Here is the full system topology of a HPE ProLiant MicroServer Gen10 Plus with ten drives including one per USB 3 port and a 25GbE NIC installed. You can also see this particular unit is upgraded to an Intel Xeon E-2234 with twice the threads of the Xeon E-2224. More on some of these upgrades later in this piece.
You should, of course, never create an array like this. We just wanted to show that using USB 3 external HDDs is possible on every port. Many will use the MicroServer Gen10 Plus with external drives to provide capabilities such as offline backups.
Testing Hard Drive Storage on the MSG10+
Officially a WD Red 14TB drive is spec’d at 6.5W average read/ write power consumption. That means four drives internally take 26W average. That can hit higher peaks so we use 10W for a safety margin here. That means we are budgeting 26-40W for drives. There are 8TB and 10TB drives where the average power consumption is over 8W each.
We tried 7200rpm 10TB HGST drives as well. While the MSG10+ can cool the drives, they will use over 40W of the power budget so we strongly suggest using 5400rpm Helium drives if possible. Another benefit is that using lower rpm Helium drives also lowers vibration in the chassis.

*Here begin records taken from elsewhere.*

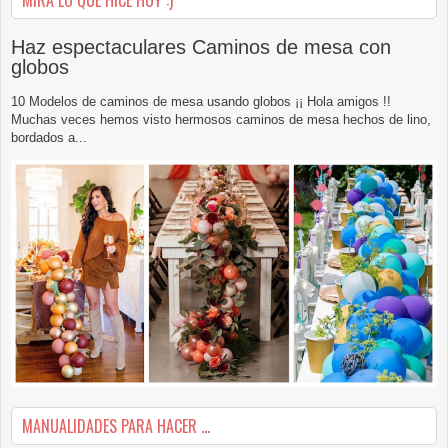
Haz espectaculares Caminos de mesa con
globos
10 Modelos de caminos de mesa usando globos ¡¡ Hola amigos !!
Muchas veces hemos visto hermosos caminos de mesa hechos de lino,
bordados a...
MANUALIDADES PARA HACER ...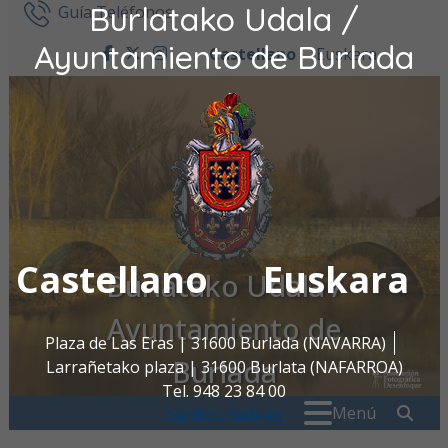
Burlatako Udala /
Ir al contenido
Guía Teléfonos
Ayuntamiento de Burlada
Castellano
Euskara
facebook
twitter
instagram
Castellano
Euskara
Burlatako Udala /
Ayuntamiento de
Plaza de Las Eras | 31600 Burlada (NAVARRA)
Burlada
Larrañetako plaza | 31600 Burlata (NAFARROA)
Tel. 948 23 84 00
Buscar:
" . _
Menú
oac@burlada.es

If one looks to higher-power drives and wants to install a NIC, be careful. One technically has only around 70W to play with to meet the power budget of the HPE MSG10+’s 180W power brick in a worst-case scenario. Leaving 10% there is only 52W available and leaving 20%, as one would do to be “safe” on most circuits means there is only 34W.
You can use higher-capacity and power drives, but we strongly suggest that if you are using a 10GbE or 25GbE NIC, plus a SSD or two that are powered by the server, that you use only 5400rpm drives. There will be those that do not stress test their servers blissfully unaware that they are creating a power overload scenario so watch out for anyone making “halo” builds and not doing power consumption testing at the same time.
As a quick note. We do not recommend the new WD Red SMR drives. See WD Red SMR vs CMR Tested Avoid Red SMR.
We were extremely successful liberating 3.5″ hard drives from WD Easystore enclosures and using them in these units. Watch out in the future in the event they are SMR drives. Do some research on which drives people have been having success with.